Founded in 1290, the University of Coimbra was the first – and, until the early 20th century, the sole – Portuguese language-university and classified as a world heritage site by UNESCO in 2013. Crucial in the consolidation and standardization of the national and imperial language since medieval and colonial times, the region of Coimbra and its university have been responsible for the education and training of many generations of politicians, writers and other intellectually prominent figures of the Portuguese-speaking countries worldwide. This history left lasting traces in the university, in its library, archive and museum collections, and mostly in its immaterial heritage and symbolic imagination. It hosts one of the largest international student communities in Portugal.

 

The Centre for Social Studies (CES) and the Humanities, Migration and Peace Studies Research Group (NHUMEP) 

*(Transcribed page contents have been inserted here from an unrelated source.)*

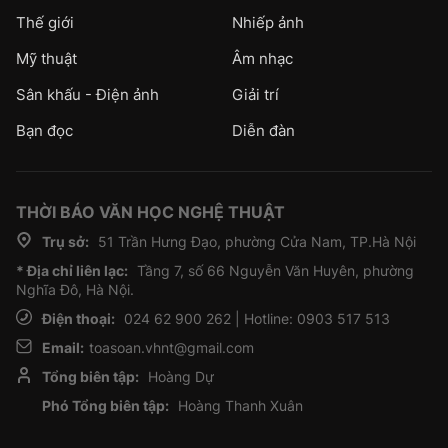
Thế giới
Nhiếp ảnh
Mỹ thuật
Âm nhạc
Sân khấu - Điện ảnh
Giải trí
Bạn đọc
Diễn đàn
THỜI BÁO VĂN HỌC NGHỆ THUẬT
Trụ sở:
51 Trần Hưng Đạo, phường Cửa Nam, TP.Hà Nội
* Địa chỉ liên lạc:
Tầng 7, số 66 Nguyễn Văn Huyên, phường
Nghĩa Đô, Hà Nội.
Điện thoại:
024 62 900 262 | Hotline: 0903 517 513
Email:
toasoan.vhnt@gmail.com
Tổng biên tập:
Hoàng Dự
Phó Tổng biên tập:
Hoàng Thanh Xuân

http://www.ces.uc.pt/nucleos/nhumep

Headed since its foundation (1978) by Professor Boaventura de Sousa Santos, the transdisciplinary and cosmopolitan CES research community brings together about 800 postgraduate students, researchers and postdoctoral researchers from a wide range of fields (from sociology to biology, including experts in the fields of education, literature, culture and international relations, architecture, among others). At the core of CES scientific strategy is the goal of democratizing knowledge and contributing to making science a public good. CES researchers work at all levels of analysis – local, national, regional, international and global, studying the intertwining dynamics across these different levels. 
With the specific aim of promoting open and active critical dialogue between the humanities and the social sciences, CES’ Humanities, Migration and Peace Studies Research Group (NHUMEP) includes researchers from – anthropology, gender studies, history, international relations, law, linguistics, literary and cultural studies, peace studies, postcolonial studies, sociology – with solid experience in this dialogue.  Language and sociolinguistic research is doubly challenged: fully grounded in language-based analyses, mostly from a linguistic ethnography perspective in the crossroads with migration studies, we explore ways in which our work contributes to the common transdisciplinary dialogue, and hence to the development of social and critical approaches to the study of language, language policies, literacy and discourse in contemporary multilingual societies where Portuguese is playing or has played a role. This includes pushing the research agenda towards the recognition of multilingual ecologies in Portuguese society and innovative ways of thinking speakers and writers, speaking spaces and speakers’ subjectivities.

 

CIDLeS – Interdisciplinary Centre for Social and Language Documentation

www.cidles.eu

Headed since its foundation (January 2010) by Vera Ferreira, the Interdisciplinary Centre for Social and Language Documentation (CIDLeS) is an independent non-profit research centre which aims at improving and deepening research in two linguistic areas: language documentation and language typology. Besides the documentation, study, and dissemination of European endangered and minority languages, CIDLeS is also engaged in the development of language technologies for scientific and didactic work on lesser-used languages. CIDLeS has three distinct research groups (CIDLeS Media Lab, Language Documentation and Typology and Language Revitalization) whose projects are interrelated with the aim of fostering interdisciplinary research. Apart from the organisation of conferences and workshops on endangered languages and linguistic research, CIDLeS gives training in language documentation, data processing and management, archiving, coding, and language revitalization.